Table 2 and figure 2 show the concentrations of lactate obtained during the second phase of the study, both for the values obtained individually, and in the comparison between the averages obtained by the groups.

By effectively applying LLLT (LASER group), it was possible to obtain an increase in the number of repetitions in every sample (n=6), in an intergroup comparison between the 1^st day (without application) and the 2^nd day (effective application of LLLT), representing an increase of 40.8% in the total number of repetitions of every sample (LASER group). In the Placebo group, an increase in the number of repetitions in 5 out of 6 athletes of the group was obtained, representing just a 16.2% increase in the total number of repetitions of the group.

Figures 3 and 4 present an intragroup comparison (day 1 x day 2), both of the PLACEBO group and the LASER group. Figures 5 and 6 provide an intergroup comparison (Placebo Group X LASER Group), respectively on the 1^st and 2^nd days of the trial.

By effectively applying LLLT (LASER group), it was possible to obtain an increase in the execution time of the FMI protocol in every sample (n=6), in an intragroup comparison between the 1^st day (without application) and the 2^nd day (effective application of LLLT), representing an increase of 29.51% in the total time, in seconds, of every sample (LASER group). In the Placebo group, an increase in the execution time in 3 out of 6 athletes of the group was noted. However, in the total times of sample (n=6, placebo application, 2^nd day), it was not possible to obtain a 1% increase in time compared to the 1^st day of trials.
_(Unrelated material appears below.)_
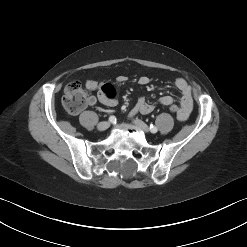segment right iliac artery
<instances>
[{"label": "right iliac artery", "mask_w": 247, "mask_h": 247, "mask_svg": "<svg viewBox=\"0 0 247 247\" xmlns=\"http://www.w3.org/2000/svg\"><path fill=\"white\" fill-rule=\"evenodd\" d=\"M109 121L112 122V123L116 122L115 116H110L109 117Z\"/></svg>", "instance_id": "obj_1"}]
</instances>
Figures 7 and 8 present an intragroup comparison (day 1 X day 2) of the times taken in the muscular fatigue induction protocol, both for the PLACEBO group and the LASER group. Figures 9 and 10 reveal an intergroup comparison (Placebo Group X LASER Group) between the time taken by the athletes during the process of inducing muscular fatigue, respectively on the 1^st and 2^nd days of tests.
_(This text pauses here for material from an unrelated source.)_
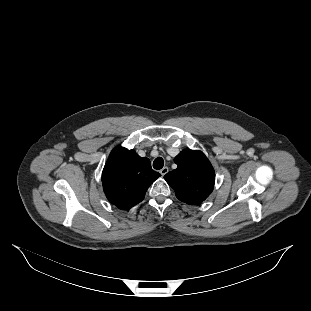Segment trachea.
<instances>
[{"instance_id":"obj_1","label":"trachea","mask_w":311,"mask_h":311,"mask_svg":"<svg viewBox=\"0 0 311 311\" xmlns=\"http://www.w3.org/2000/svg\"><path fill=\"white\" fill-rule=\"evenodd\" d=\"M164 165V160L161 157H157L153 162V167L156 170L162 169Z\"/></svg>"}]
</instances>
The results indicate that the prior irradiation treatment with LLLT to the process to induce muscular fatigue retards the muscular fatigue process, increases the execution time of the inductive process and also increases the number of repetitions performed by the athlete during this period of time (intergroup / LASER X placebo comparison). Both the concentration of lactate basal as well as the lactate post-inductive process, in an intergroup evaluation (LASER group X placebo group) and intragroup (between the 1^st and the 2^nd phase of the research), remained very close, practically without any differences, and do not represent relevant statistics (p> 0.05). It is believed that this increase, both in time and the number of repetitions, is due to a greater and more continuous ATP entry, in the form of energy, caused by the number of calibers of the vessels and consequently of blood irrigation (increase in microcirculation) in specific sites near to where the LLLT was applied. It is known that the circulatory system has the function of offering the body tissues sufficient blood to maintain the energy demands (oxygen and nutrients), the ATP being the end product. The LLLT acts directly on the cellular organelles, mainly on the mytocondrias and membranes (increasing their activity), generating increased ATP synthesis, by way of active sites, by specific cellular photoreceptors. Accordingly, the LASER accelerates the process of glycolysis and phosphorylative oxidization in the short term.

The results of the tests of the present invention confirm the premise that the prior results on animals are not directly applicable in humans, such that the development of equipment and/or a process to induce muscular resistance in humans requires an evaluation of the precise control conditions so that the respective control means are incorporated to said equipment and/or processes, that comprise the core of the present invention. In this context, it is worth while highlighting that the control means are directly related to the dosage provided, and the results obtained in animals are not applicable to the human muscle (brachial biceps), which besides larger and physiologically different, was not disclosed in the present invention, but withheld inside the epithelial layers and a potential conjunctive and fatty tissue.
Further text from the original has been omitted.